Ce livre est né d'un constat: l'instrumentalisation toujours croissante des musées par nos dirigeants qui négligent la vocation culturelle de ces établissements pour les transformer en outils au service de la politique, de la diplomatie ou d'intérêts économiques.

D'aucuns à coup sûr prétendront que l'argumentation de l'auteur est grossièrement orientée, voire victime de mauvaise foi et de rigidité d'esprit. A moi en tout cas elle est surtout apparue désarmante de bon sens.
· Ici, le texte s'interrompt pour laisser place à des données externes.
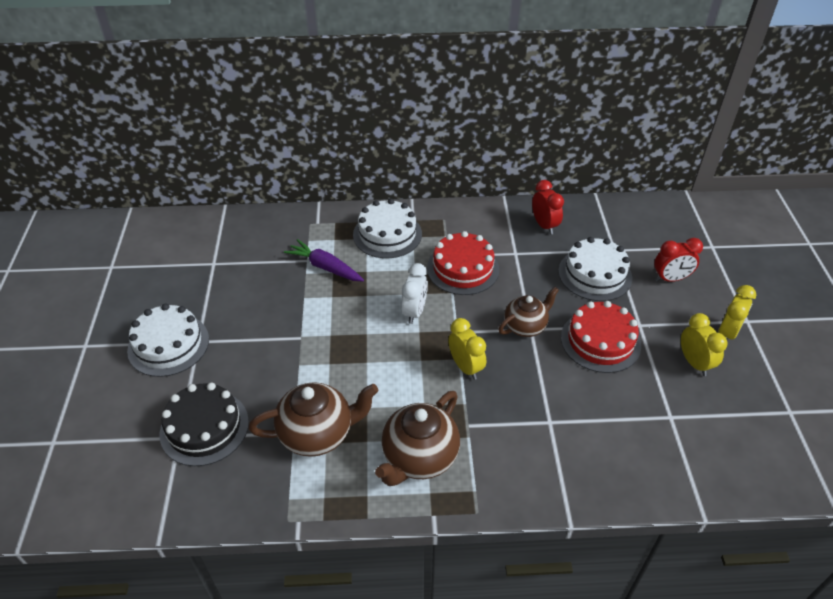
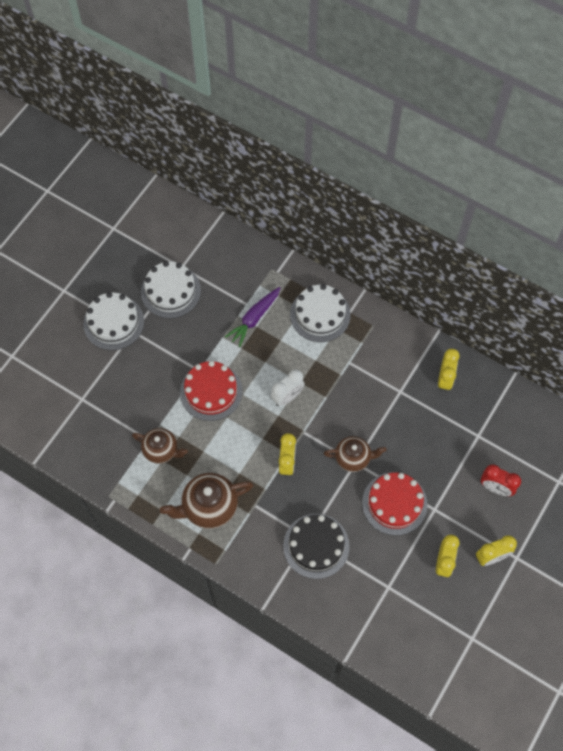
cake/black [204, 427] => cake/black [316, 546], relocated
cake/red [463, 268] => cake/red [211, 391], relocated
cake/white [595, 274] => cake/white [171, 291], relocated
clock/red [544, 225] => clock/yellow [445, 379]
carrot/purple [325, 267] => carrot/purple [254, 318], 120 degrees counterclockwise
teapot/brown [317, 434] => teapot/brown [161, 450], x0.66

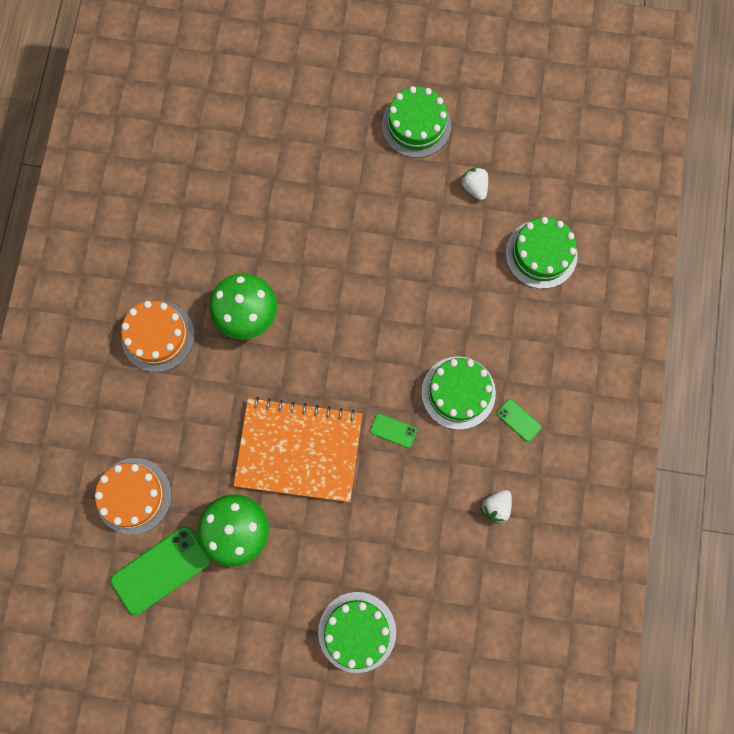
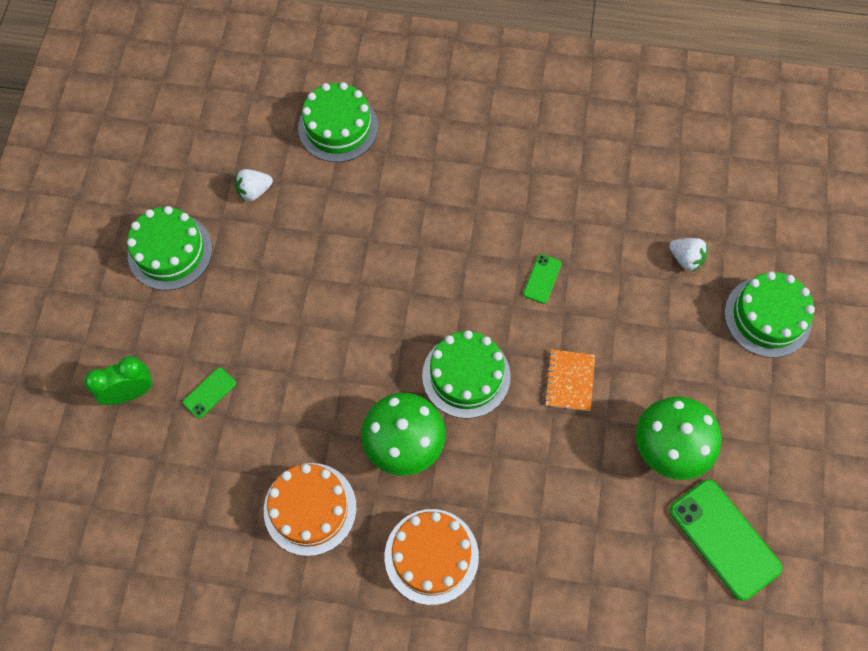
nothing => clock/green [130, 392]
cake/orange [133, 496] => cake/orange [310, 509], relocated
cake/green [458, 392] => cake/green [466, 375], relocated
strawberry/white [496, 507] => strawberry/white [686, 259], relocated
phone/green [518, 420] => phone/green [209, 393], relocated
notebook/orange [299, 450] => notebook/orange [569, 381], x0.43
Car elle met au jour cette tendance de fond - inaugurée dans les années 90 par le Guggenheim de New-York exporté à Bilbao - qui voit des établissements culturels de renom engendrer des labels, des marques, en un mot se transformer en ce que M. Rykner appelle des multinationales de la culture. Si cette « rupture » fut en son temps honnie par la communauté culturelle internationale, elle semble désormais acceptée, sinon devancée et encouragée par le parangon des musées, i.e., vous l'avez compris, le Louvre.

Comment par exemple ne pas se montrer surpris, sinon choqué, face au déplacement d'œuvres des plus fragiles aux 4 coins du monde pour servir les expos-spectacles-événements qui se multiplient mais n'apportent rien à l'étude de l'histoire de l'art ? Face à la mise en concurrence des établissements qui subvertit les principes d'échange et de prêt ? Face, enfin, à la remise en cause fondamentale de la définition même du musée ?

Un musée est d'abord constitué d'une collection permanente. Il est nécessaire de répéter cette évidence. Elle en forme le cœur, la raison d'être. Sans collection permanente, le musée n'existe pas et n'est plus qu'un centre d'exposition.

Revient donc sous une autre forme cette question centrale qui devrait un peu plus hanter le débat public : tout est-il marchandable ? En l'espèce ici : qu'en est-il des vieilles missions de service public (pardon pour le gros mot) sur lesquelles nos établissements culturels se sont construits ? A savoir : la conservation du patrimoine, son étude, sa mise à disposition du plus grand nombre ?

Que l'Etat mène un tel projet sur ses propres collections, qu'il applique les lois qu'il est censé faire respecter et qu'il se comporte comme on est en droit de l'attendre, c'est-à-dire en mécène désintéressé, uniquement soucieux du bien des citoyens, rien n'empêche d'y rêver.

Attila

(1) Fondateur de La Tribune de l'Art.